What does the phrase “conflict-free diamonds” mean?
We all know there have been wars and deaths over acquiring diamonds, but sometimes there is confusion over what newly acquired conflict-free diamonds are. For a basic definition, we can look to the Kimberley Process to see how they define conflict/conflict-free diamonds:
“The Kimberley Process started when Southern African diamond-producing states met in Kimberley, South Africa, in May 2000, to discuss ways to stop the trade in ‘conflict diamonds’ and ensure that diamond purchases were not financing violence by rebel movements and their allies seeking to undermine legitimate governments.”
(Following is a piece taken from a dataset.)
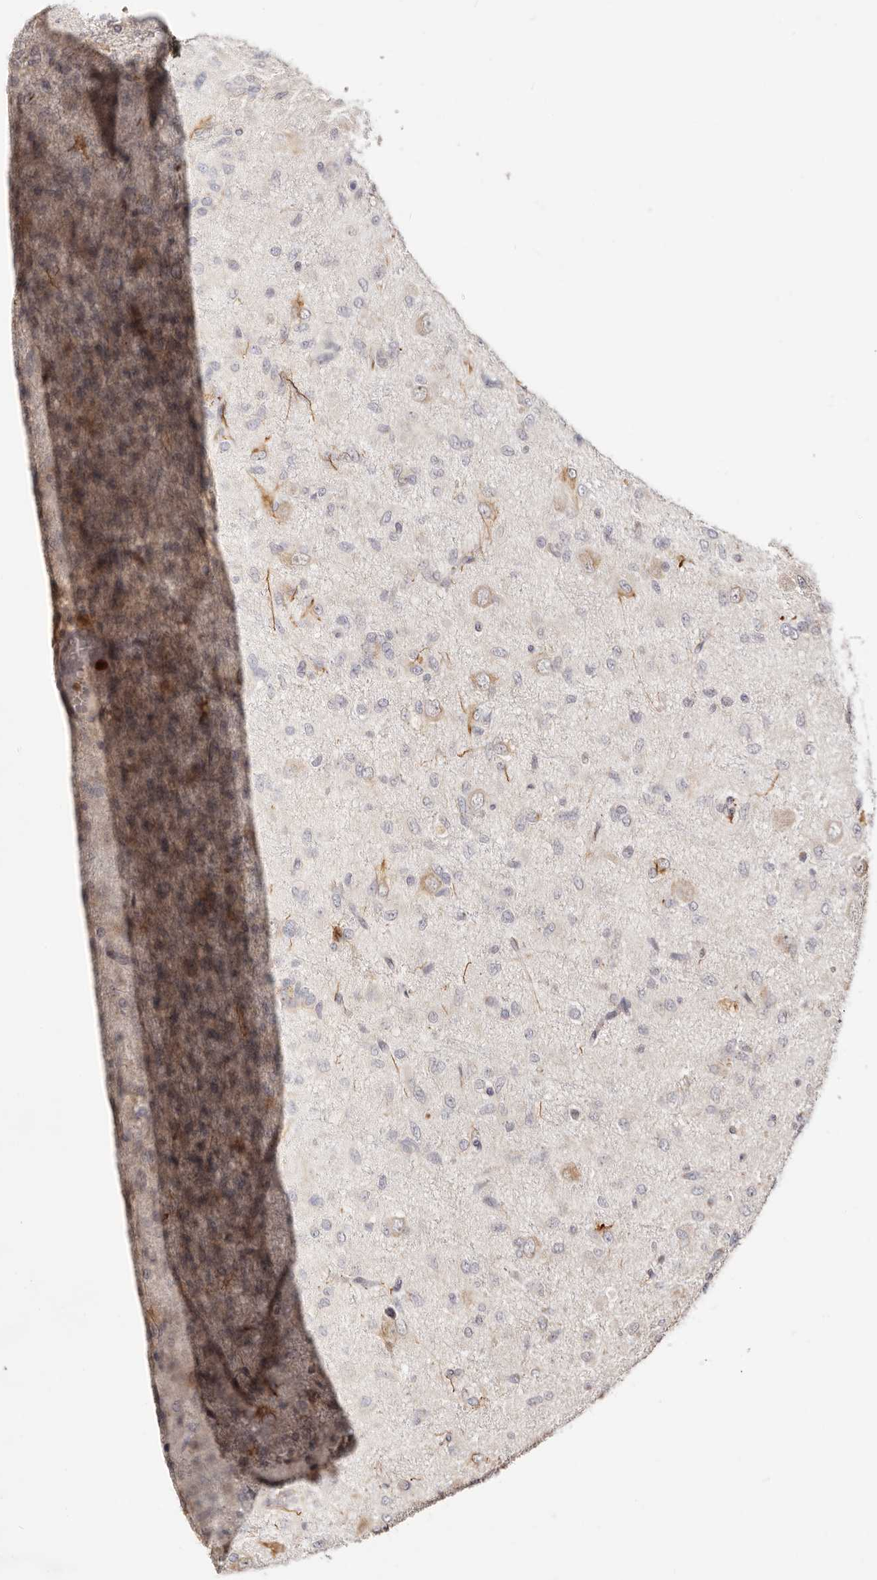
{"staining": {"intensity": "negative", "quantity": "none", "location": "none"}, "tissue": "glioma", "cell_type": "Tumor cells", "image_type": "cancer", "snomed": [{"axis": "morphology", "description": "Glioma, malignant, High grade"}, {"axis": "topography", "description": "Brain"}], "caption": "A high-resolution micrograph shows IHC staining of malignant high-grade glioma, which exhibits no significant positivity in tumor cells. (Immunohistochemistry, brightfield microscopy, high magnification).", "gene": "BCL2L15", "patient": {"sex": "female", "age": 59}}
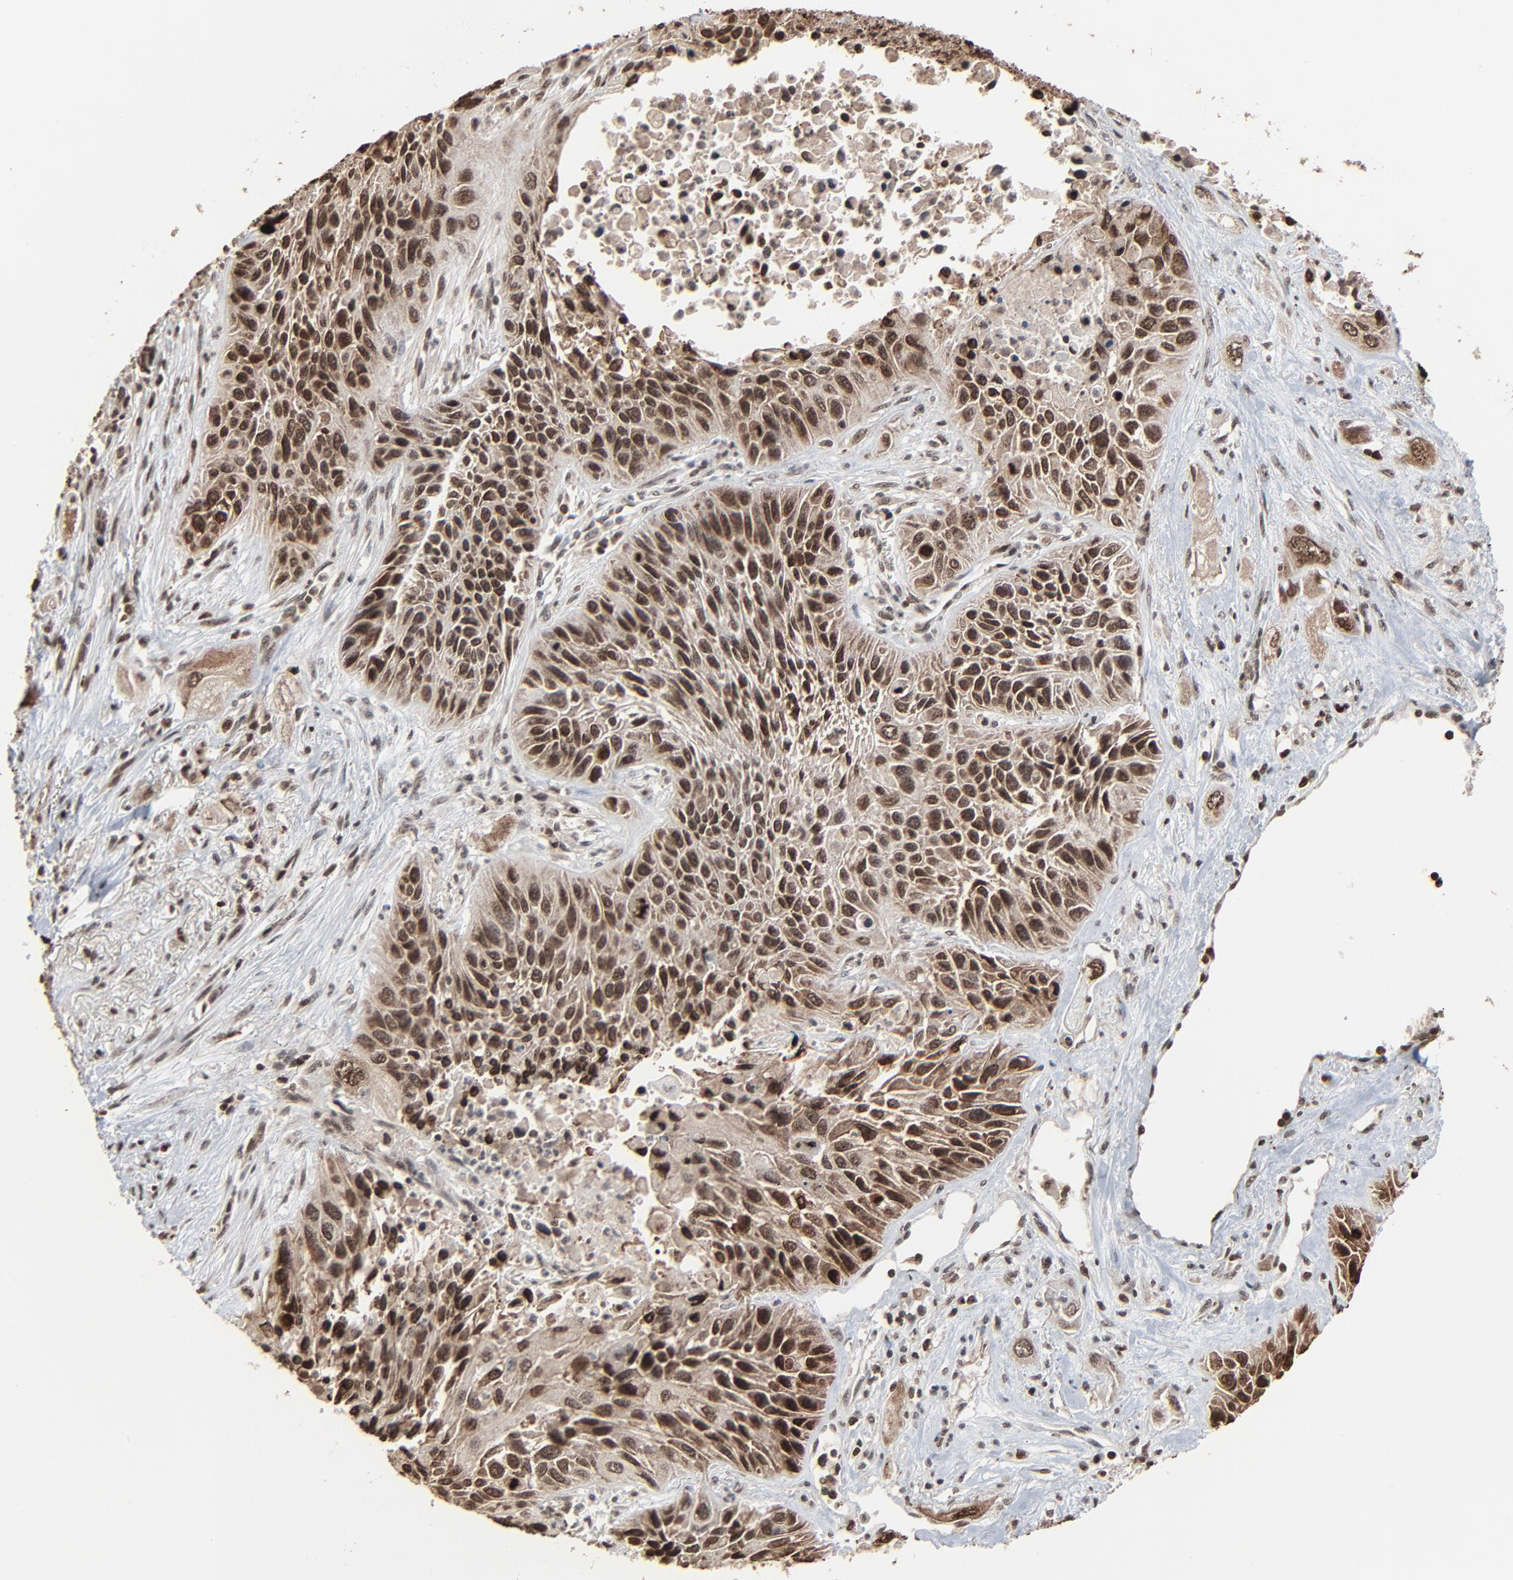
{"staining": {"intensity": "strong", "quantity": ">75%", "location": "nuclear"}, "tissue": "lung cancer", "cell_type": "Tumor cells", "image_type": "cancer", "snomed": [{"axis": "morphology", "description": "Squamous cell carcinoma, NOS"}, {"axis": "topography", "description": "Lung"}], "caption": "A high-resolution micrograph shows immunohistochemistry staining of lung squamous cell carcinoma, which reveals strong nuclear staining in about >75% of tumor cells.", "gene": "RPS6KA3", "patient": {"sex": "female", "age": 76}}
Is there only one source for conflict-free diamonds?
No, not at all. At this point 99 percent of all rough diamonds that are traded are certified conflict-free. That certification is done through the Kimberley Process, which was established by the United Nations in 2002. But there are still conflict diamonds out there so it is important to go with a reputable dealer like Dominion Jewelers.
How can you make sure that you have ethically sourced diamonds?
Ask your jeweler if they use KP-certified diamonds. If you don’t get a firm “yes,” move on and find someone who will answer your question outright. At Dominion Jewelers, we only work with diamonds from sources that are certified by the Kimberley Process. We are more than happy to discuss the heritage of those diamonds.
Another option is by using a diamond you already have. You can restyle an heirloom ring that has been passed down but may not exactly be your style. It is also an option to take a diamond, or multiple diamonds, from another jewelry piece and have them put into a custom setting just for you.
The original sourcing of these diamonds may not be known but you can take comfort knowing that you are making the most of an existing piece and can hold on to the sentiment from that family love.
Conflict-free diamonds are still in the market today and should be avoided. Start your marriage with a piece of jewelry that you have ethically sourced and that gives you nothing but peace of mind when you look at it for decades to come.